─── DATA RECORDS ───
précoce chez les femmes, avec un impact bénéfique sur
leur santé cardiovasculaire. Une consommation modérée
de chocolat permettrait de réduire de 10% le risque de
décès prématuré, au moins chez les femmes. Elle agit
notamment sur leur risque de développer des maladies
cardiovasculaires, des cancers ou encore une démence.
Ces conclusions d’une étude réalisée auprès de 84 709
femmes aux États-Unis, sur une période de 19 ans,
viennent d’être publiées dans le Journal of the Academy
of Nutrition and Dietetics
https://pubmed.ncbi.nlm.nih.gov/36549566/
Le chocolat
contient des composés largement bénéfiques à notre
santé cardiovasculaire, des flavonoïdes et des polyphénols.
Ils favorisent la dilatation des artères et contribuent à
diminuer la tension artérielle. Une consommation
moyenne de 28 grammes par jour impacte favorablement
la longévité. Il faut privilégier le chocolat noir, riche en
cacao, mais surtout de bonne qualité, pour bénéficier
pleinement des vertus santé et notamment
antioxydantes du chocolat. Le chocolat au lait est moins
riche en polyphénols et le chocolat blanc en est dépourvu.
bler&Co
───
ACTION ITEM: From the listing, reproduce every line where the word "polyphénols" is present.

YOUR SOLUTION:
santé cardiovasculaire, des flavonoïdes et des polyphénols.
riche en polyphénols et le chocolat blanc en est dépourvu.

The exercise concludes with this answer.